Between the ages of 10 and 14, I spent a lot of time walking, hiking or running on desert trails, running up a steep hill behind our house time and time again, literally for hours.  A friend helped me build a “BMX” bicycle from scratch – junkyard parts.  On this bike I rode hours at a time in the desert and on the road.  So I was in shape and I was an athlete of sorts, but I was not in organized sports until I decided to join my high school swim team in an attempt to distance myself from behavior which, for reasons that should be part of another story, I am not proud of.

I will never forget my first day of swim practice at Santa Rita High School.  I wore cut-off Levi’s and Fruit of the Looms.  Me and a couple of other kids were the only non-Speedo wearers on the pool deck.  I’m not sure who was more weirded out by the sight – me or the Speedo wearers.

Coach Craig Westfall announced that warm up was a 500 swim and a 500 kick.  I asked the boy next to me what a 500 was and he said, “500 yards – 20 laps, man.”  I vividly remember my internal response: Holy Shit.

I could not finish the 500 swim/500 kick “warm up” and Coach Westfall told me I should get out early until I got used to practice.  This was perhaps out of pity but also out of necessity: Rolling Hills pool was small (5 lanes) and we had one of the best swim teams in the state – I was in the way.

But I came back the next day, and the day after that, and the day after that.  Partly because I had nowhere else to go, partly because there were places I did not want to go, and partly because no one told me I couldn’t come back.  Coach Westfall and his team were stuck with me – cut-off jeans and all.

I was the slowest swimmer on the team that year – male or female.  Coach Westfall told me I was a distance swimmer (translation: you’re slow).  He entered me in the 500 yard freestyle in my first meet. My time was 8:20 and the winner went 4:41.  The other swimmers in the heat waited a long time by the wall for me to finish.

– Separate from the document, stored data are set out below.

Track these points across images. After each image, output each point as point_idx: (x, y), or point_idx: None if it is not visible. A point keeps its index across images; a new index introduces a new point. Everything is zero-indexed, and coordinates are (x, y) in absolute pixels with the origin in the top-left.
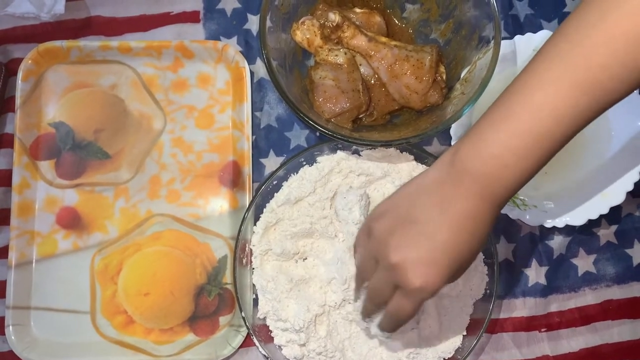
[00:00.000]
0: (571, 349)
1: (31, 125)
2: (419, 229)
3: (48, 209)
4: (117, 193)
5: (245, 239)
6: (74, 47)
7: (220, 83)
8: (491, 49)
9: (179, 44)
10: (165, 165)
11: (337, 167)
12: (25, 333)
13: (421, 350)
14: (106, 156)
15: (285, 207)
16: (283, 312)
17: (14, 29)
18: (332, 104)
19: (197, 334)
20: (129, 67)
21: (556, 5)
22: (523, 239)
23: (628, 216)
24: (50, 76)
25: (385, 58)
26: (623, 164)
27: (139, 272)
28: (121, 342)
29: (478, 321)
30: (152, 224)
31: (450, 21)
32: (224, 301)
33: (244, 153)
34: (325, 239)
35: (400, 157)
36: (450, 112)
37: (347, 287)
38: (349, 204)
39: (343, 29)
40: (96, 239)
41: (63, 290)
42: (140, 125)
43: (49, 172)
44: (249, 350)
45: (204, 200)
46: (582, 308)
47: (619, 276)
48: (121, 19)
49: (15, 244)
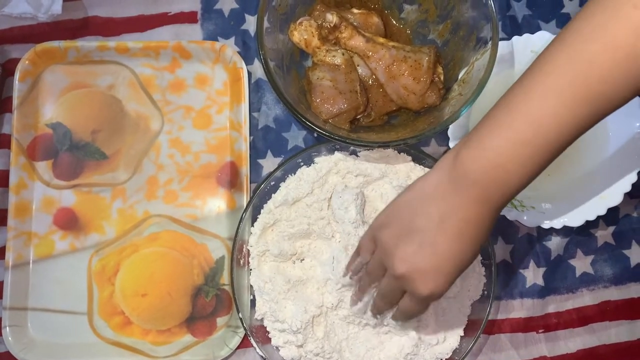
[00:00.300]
0: (569, 350)
1: (28, 126)
2: (423, 239)
3: (45, 209)
4: (114, 194)
5: (243, 239)
6: (71, 48)
7: (217, 84)
8: (489, 50)
9: (177, 44)
10: (162, 166)
11: (335, 167)
12: (23, 334)
13: (419, 351)
14: (103, 157)
15: (283, 208)
16: (280, 313)
17: (11, 29)
18: (329, 104)
19: (194, 335)
20: (126, 68)
21: (554, 6)
22: (521, 240)
23: (625, 217)
24: (48, 77)
25: (383, 59)
26: (621, 165)
27: (137, 273)
28: (118, 343)
29: (476, 322)
30: (149, 224)
31: (448, 22)
32: (222, 302)
33: (241, 154)
34: (323, 239)
35: (397, 157)
36: (448, 113)
37: (340, 287)
38: (344, 203)
39: (341, 29)
40: (93, 240)
41: (60, 291)
42: (138, 126)
43: (46, 173)
44: (246, 352)
45: (202, 201)
46: (579, 309)
47: (616, 277)
48: (119, 20)
49: (12, 244)
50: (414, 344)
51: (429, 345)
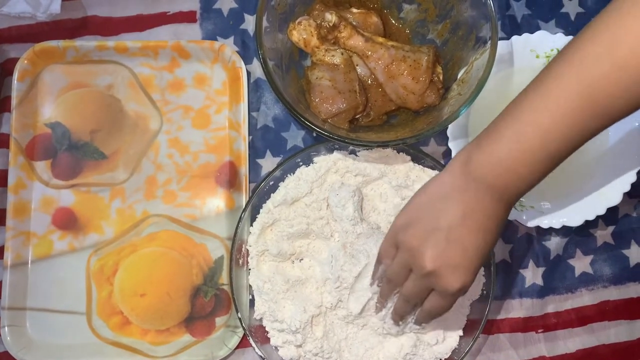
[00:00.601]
0: (568, 349)
1: (27, 126)
2: (449, 236)
3: (44, 209)
4: (113, 194)
5: (242, 239)
6: (70, 47)
7: (216, 83)
8: (488, 50)
9: (176, 44)
10: (161, 165)
11: (334, 167)
12: (21, 334)
13: (418, 351)
14: (102, 156)
15: (282, 208)
16: (279, 313)
17: (9, 29)
18: (328, 104)
19: (193, 335)
20: (125, 67)
21: (553, 5)
22: (520, 239)
23: (625, 217)
24: (47, 76)
25: (382, 58)
26: (620, 165)
27: (135, 273)
28: (117, 343)
29: (475, 322)
30: (148, 224)
31: (447, 22)
32: (220, 302)
33: (240, 153)
34: (322, 239)
35: (397, 157)
36: (447, 113)
37: (339, 286)
38: (342, 201)
39: (340, 29)
40: (92, 240)
41: (59, 291)
42: (137, 126)
43: (45, 173)
44: (245, 351)
45: (201, 201)
46: (578, 309)
47: (615, 277)
48: (117, 19)
49: (11, 244)
50: (413, 344)
51: (428, 345)
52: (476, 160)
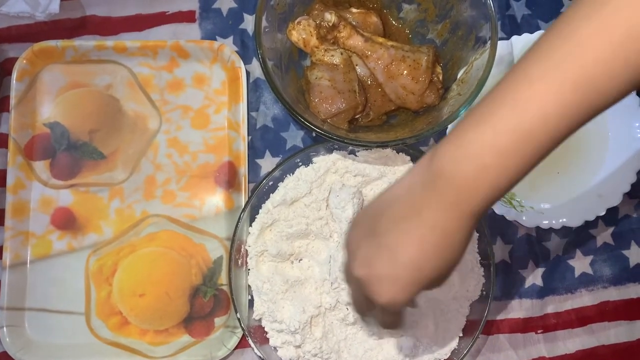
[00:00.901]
0: (567, 350)
1: (26, 125)
2: (383, 243)
3: (43, 209)
4: (112, 194)
5: (241, 239)
6: (69, 47)
7: (216, 83)
8: (488, 50)
9: (175, 43)
10: (160, 165)
11: (333, 167)
12: (20, 334)
13: (417, 352)
14: (101, 156)
15: (281, 208)
16: (278, 314)
17: (8, 29)
18: (328, 104)
19: (192, 335)
20: (124, 67)
21: (553, 5)
22: (520, 240)
23: (625, 217)
24: (45, 76)
25: (381, 58)
26: (620, 165)
27: (134, 273)
28: (116, 344)
29: (474, 322)
30: (147, 224)
31: (447, 21)
32: (220, 302)
33: (239, 153)
34: (321, 240)
35: (396, 158)
36: (447, 113)
37: (338, 288)
38: (341, 202)
39: (339, 29)
40: (91, 240)
41: (58, 291)
42: (136, 126)
43: (44, 173)
44: (244, 352)
45: (200, 201)
46: (578, 309)
47: (615, 277)
48: (116, 19)
49: (10, 244)
50: (412, 344)
51: (427, 346)
52: (440, 150)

At my second meet Coach Craig entered me in the 50 free.  He told me the 50 would be good speed work for my 500 (translation: we don’t want the meet to run long while we wait for your ass to finish 20 laps).  My time in the 50 free was 38 seconds.  The winner, Eric Finical (future UT all-American) went 21.7. I almost got lapped in the 50 free.

Needless to say, I was not part of Coach Westfall’s plan to win the State Swimming Championships.  In fact, I may have actually been a hindrance.  But he respected and rewarded my perseverance and hard work and understood that I was there for something more than just swimming.  He assigned swimmers to mentor me and to encourage me.  Coach Westfall knew that through my participation on the swim team I would learn valuable life lessons.

Many of his swimmers understood this too.  They did not judge, and encouraged me to focus on my progress, my journey.  I knew I was the slowest swimmer in the pool.  But because of them, I never felt like the slowest swimmer in the pool.  Instead, I felt like a success and part of a team and family.

I look back on my four years of high school swimming as pivotal, life changing, and perhaps lifesaving.  I am so fortunate to have met Coach Craig Westfall and other coaches and teachers like him – people whose actions and words and kindness added meaning to life, and to form lasting friendships with teammates.

Looking back also reinforces that there are many out there searching for friends, community, and purpose.  If we honor their journey regardless of the destination, it’s likely they will end up in a better place from which they started.